JPH10168014A - Higher secondary alcohol alkoxylate adduct and its production, and cleansing agent and emulsifier containing the same - Google Patents

Abstract

PROBLEM TO BE SOLVED: To obtain the subject adduct excellent as a surfactant by further adding an alkylene oxide to a higher secondary alcohol alkoxylate obtained by adding a (poly)alkylene glycol to the double bond of a long chain olefin. SOLUTION: The objective adduct is obtained by adding 1-30mol alkylene oxide such as ethylene oxide to (D) 1mol alkoxylate obtained by reacting (A) an 8-30C long chain olefin having an ethylenically unsaturated bond, e.g. octene with (B) a (poly)alkylene glycol, e.g. monoethylene glycol in 0.05-20 molar ratio of the component A to the component A in the presence of (C) 1-50wt.% acid catalyst such as a BEA-type zeolite based on the amount of the component A at 50-250 deg.C under a pressure of a normal pressure to 20kg/cm<2> , and reacting the component D with the added alkylene oxide by adding 0.01-2.0wt.% alkali catalyst such as sodium hydroxide based on the amount of the component D under a condition the same as that of the reaction for forming the component D.

Description

DETAILED DESCRIPTION OF THE INVENTION

[0001]

TECHNICAL FIELD The present invention relates to a higher secondary alcohol alkoxylate adduct, a method for producing the same, and a detergent and an emulsifier containing the adduct.

[0002]

BACKGROUND OF THE INVENTION Nonionic surfactants include alkylphenol ethoxylates, higher primary alcohol ethoxylates, fatty acid ethoxylates and the like.

[0003] Of these, alkylphenol ethoxylates, especially nonylphenol ethoxylate, are in the direction of being regulated because they are poor in biodegradability and thus have an adverse effect on the environment.

[0004] Higher primary alcohol ethoxylates have a high pour point and not only solidify at room temperature,
The surface activity such as osmotic power is insufficient, and the detergency and emulsifying power are not sufficient.

[0005] Other nonionic surfactants also include
For example, fatty acid ethoxylates hydrolyze,
Some of them are restricted in use, such as being unusable due to alkalinity, and none of them have sufficient performance.
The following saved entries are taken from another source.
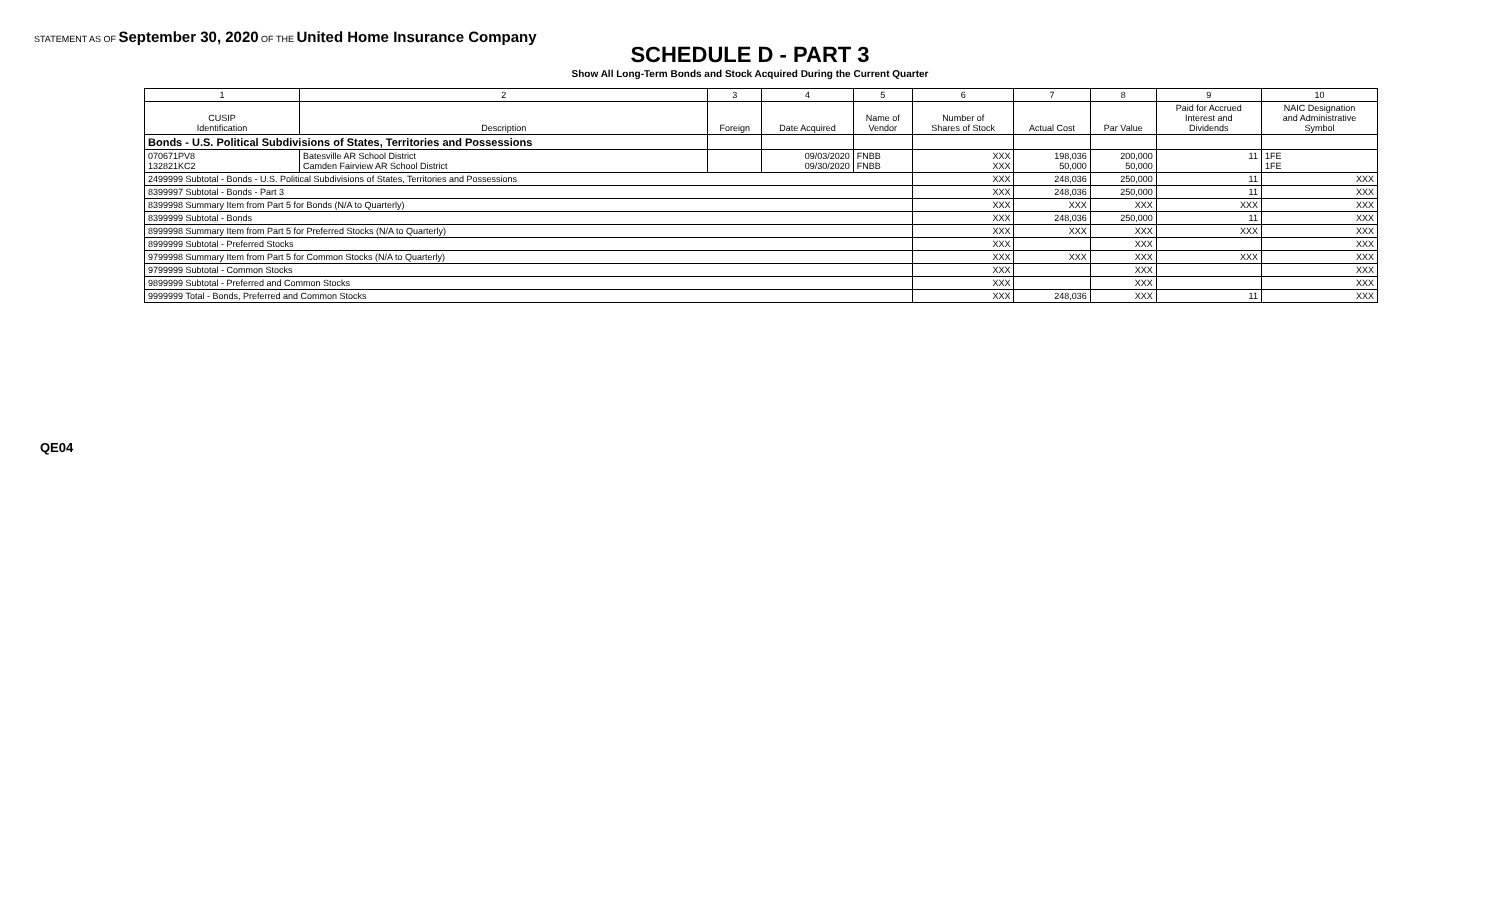STATEMENT AS OF September 30, 2020 OF THE United Home Insurance Company
SCHEDULE D - PART 3
Show All Long-Term Bonds and Stock Acquired During the Current Quarter
| 1 | 2 | 3 | 4 | 5 | 6 | 7 | 8 | 9 | 10 |
| --- | --- | --- | --- | --- | --- | --- | --- | --- | --- |
| CUSIP Identification | Description | Foreign | Date Acquired | Name of Vendor | Number of Shares of Stock | Actual Cost | Par Value | Paid for Accrued Interest and Dividends | NAIC Designation and Administrative Symbol |
| Bonds - U.S. Political Subdivisions of States, Territories and Possessions | | | | | | | | | |
| 070671PV8 132821KC2 | Batesville AR School District Camden Fairview AR School District | | 09/03/2020 09/30/2020 | FNBB FNBB | XXX XXX | 198,036 50,000 | 200,000 50,000 | 11 | 1FE 1FE |
| 2499999 Subtotal - Bonds - U.S. Political Subdivisions of States, Territories and Possessions | | | | | XXX | 248,036 | 250,000 | 11 | XXX |
| 8399997 Subtotal - Bonds - Part 3 | | | | | XXX | 248,036 | 250,000 | 11 | XXX |
| 8399998 Summary Item from Part 5 for Bonds (N/A to Quarterly) | | | | | XXX | XXX | XXX | XXX | XXX |
| 8399999 Subtotal - Bonds | | | | | XXX | 248,036 | 250,000 | 11 | XXX |
| 8999998 Summary Item from Part 5 for Preferred Stocks (N/A to Quarterly) | | | | | XXX | XXX | XXX | XXX | XXX |
| 8999999 Subtotal - Preferred Stocks | | | | | XXX | | XXX | | XXX |
| 9799998 Summary Item from Part 5 for Common Stocks (N/A to Quarterly) | | | | | XXX | XXX | XXX | XXX | XXX |
| 9799999 Subtotal - Common Stocks | | | | | XXX | | XXX | | XXX |
| 9899999 Subtotal - Preferred and Common Stocks | | | | | XXX | | XXX | | XXX |
| 9999999 Total - Bonds, Preferred and Common Stocks | | | | | XXX | 248,036 | XXX | 11 | XXX |
QE04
Higher secondary alcohol ethoxylates, which are nonionic surfactants, have a low pour point, are easy to handle, have good penetrating power, have good foam removal, are excellent in detergency and emulsifying power, and are useful. .

[0007] However, the conventional production method uses a Lewis acid catalyst for a random secondary alcohol obtained by subjecting a linear paraffin composed of one or a mixture of two or more carbon atoms having 8 to 20 carbon atoms to liquid phase oxidation. Then, ethylene oxide is added to obtain a low EO adduct, unreacted alcohol is recovered from the reaction mixture, and ethylene oxide is further added using a basic catalyst.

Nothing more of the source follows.